Links among inflammation, sexual activity and ovulation: Evolutionary trade-offs and clinical implications.

Author information

1
The Kinsey Institute, Indiana University, Morrison Hall 313, 1165 E 3rd Street, Bloomington, IN 47405, USA; The Center for Integrative Study of Animal Behavior, Indiana University, Bloomington, IN 47405, USA; lorenzt@indiana.edu.
2
Laboratory for Comparative Human Biology, Department of Anthropology, Emory University, 214 Anthropology, 1557 Dickey Drive, Atlanta, GA 30322, USA;
3
The Kinsey Institute, Indiana University, Morrison Hall 313, 1165 E 3rd Street, Bloomington, IN 47405, USA; The Center for Integrative Study of Animal Behavior, Indiana University, Bloomington, IN 47405, USA; Evolutionary Anthropology Laboratory, Department of Anthropology, Indiana University, Student Building 130, 701 E. Kirkwood Avenue, Bloomington, IN 47405, USA.

Abstract

BACKGROUND AND OBJECTIVES:

We examined a mechanism that may coordinate trade-offs between reproduction and immune response in healthy women, namely, changes in inflammation across the ovarian cycle.

METHODOLOGY:

We investigated C-reactive protein (CRP), an inflammation marker, across two consecutive ovarian cycles in 61 Bolivian women. Participants provided saliva samples every other day, and dried blood spots on 5-6 days spread across weeks 2-3 of each cycle. Cycles were characterized as ovulatory/anovulatory based on profiles of reproductive hormones. Participants also reported whether they were sexually partnered with a male or sexually abstinent during the study.

RESULTS:

High early-cycle, but not late-cycle, CRP was associated with anovulation. High inflammation at the end of one cycle was not associated with anovulation in the subsequent cycle. Among ovulatory cycles, women with sexual partners had significantly lower CRP at midcycle, and higher CRP at follicular and luteal phases; in contrast, sexually abstinent women had little cycle-related change in CRP. In anovulatory cycles, partnership had no effect on CRP. CRP varied significantly with socioeconomic status (higher in better-off than in poorer women).
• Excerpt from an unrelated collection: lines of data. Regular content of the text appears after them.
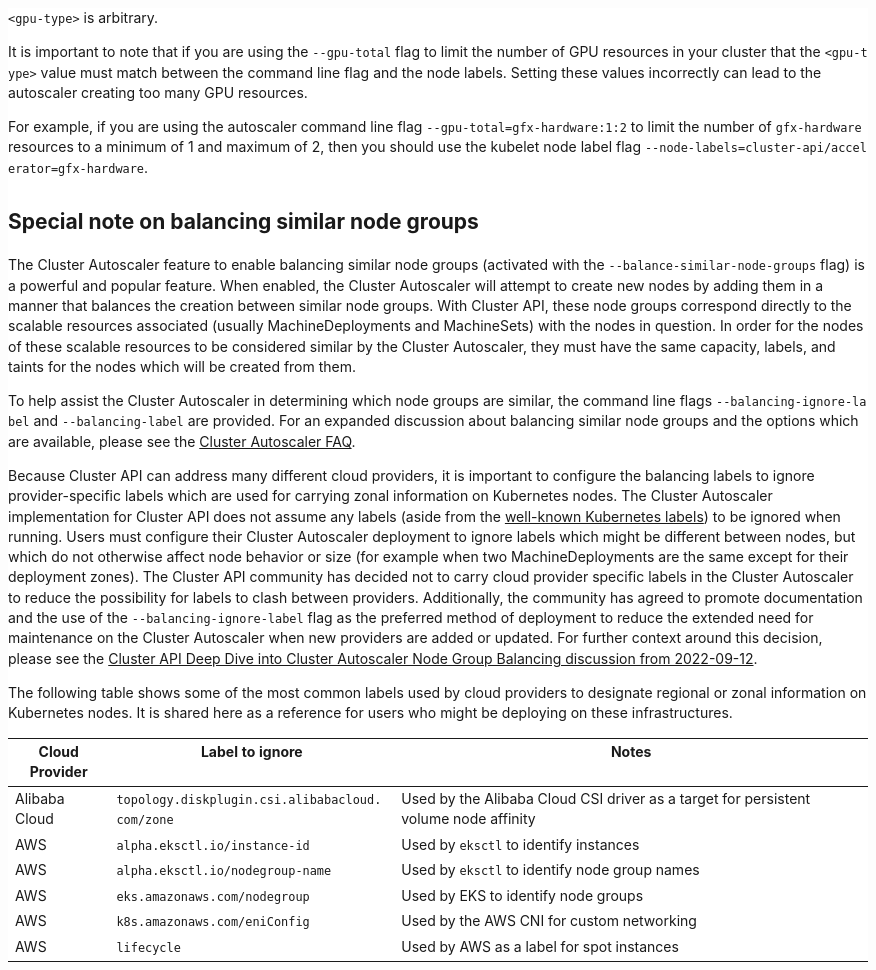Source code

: `<gpu-type>` is arbitrary.

It is important to note that if you are using the `--gpu-total` flag to limit the number
of GPU resources in your cluster that the `<gpu-type>` value must match
between the command line flag and the node labels. Setting these values incorrectly
can lead to the autoscaler creating too many GPU resources.

For example, if you are using the autoscaler command line flag
`--gpu-total=gfx-hardware:1:2` to limit the number of `gfx-hardware` resources
to a minimum of 1 and maximum of 2, then you should use the kubelet node label flag
`--node-labels=cluster-api/accelerator=gfx-hardware`.

## Special note on balancing similar node groups

The Cluster Autoscaler feature to enable balancing similar node groups
(activated with the `--balance-similar-node-groups` flag) is a powerful and
popular feature. When enabled, the Cluster Autoscaler will attempt to create
new nodes by adding them in a manner that balances the creation between
similar node groups. With Cluster API, these node groups correspond directly
to the scalable resources associated (usually MachineDeployments and MachineSets)
with the nodes in question. In order for the nodes of these scalable resources
to be considered similar by the Cluster Autoscaler, they must have the same
capacity, labels, and taints for the nodes which will be created from them.

To help assist the Cluster Autoscaler in determining which node groups are
similar, the command line flags `--balancing-ignore-label` and
`--balancing-label` are provided. For an expanded discussion about balancing
similar node groups and the options which are available, please see the
[Cluster Autoscaler FAQ](../../FAQ.md).

Because Cluster API can address many different cloud providers, it is important
to configure the balancing labels to ignore provider-specific labels which
are used for carrying zonal information on Kubernetes nodes. The Cluster
Autoscaler implementation for Cluster API does not assume any labels (aside from
the [well-known Kubernetes labels](https://kubernetes.io/docs/reference/labels-annotations-taints/))
to be ignored when running. Users must configure their Cluster Autoscaler deployment
to ignore labels which might be different between nodes, but which do not
otherwise affect node behavior or size (for example when two MachineDeployments
are the same except for their deployment zones). The Cluster API community has
decided not to carry cloud provider specific labels in the Cluster Autoscaler
to reduce the possibility for labels to clash between providers. Additionally,
the community has agreed to promote documentation and the use of the `--balancing-ignore-label`
flag as the preferred method of deployment to reduce the extended need for
maintenance on the Cluster Autoscaler when new providers are added or updated.
For further context around this decision, please see the
[Cluster API Deep Dive into Cluster Autoscaler Node Group Balancing discussion from 2022-09-12](https://www.youtube.com/watch?v=jbhca_9oPuQ&t=5s).

The following table shows some of the most common labels used by cloud providers
to designate regional or zonal information on Kubernetes nodes. It is shared
here as a reference for users who might be deploying on these infrastructures.

| Cloud Provider | Label to ignore | Notes |
| --- | --- | --- |
| Alibaba Cloud | `topology.diskplugin.csi.alibabacloud.com/zone` | Used by the Alibaba Cloud CSI driver as a target for persistent volume node affinity |
| AWS | `alpha.eksctl.io/instance-id` | Used by `eksctl` to identify instances |
| AWS | `alpha.eksctl.io/nodegroup-name` | Used by `eksctl` to identify node group names |
| AWS | `eks.amazonaws.com/nodegroup` | Used by EKS to identify node groups |
| AWS | `k8s.amazonaws.com/eniConfig` | Used by the AWS CNI for custom networking |
| AWS | `lifecycle` | Used by AWS as a label for spot instances |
CONCLUSIONS AND IMPLICATIONS:

These findings suggest that the cycle-specific effect of inflammation on ovarian function may be a flexible, adaptive mechanism for managing trade-offs between reproduction and immunity. Sociosexual behavior may moderate changes in inflammation across the ovarian cycle, suggesting that these shifts represent evolved mechanisms to manage the trade-offs between reproduction and immunity. Clinically, these findings support considering both menstrual cycle phase and sexual activity in evaluations of pre-menopausal women's CRP concentrations.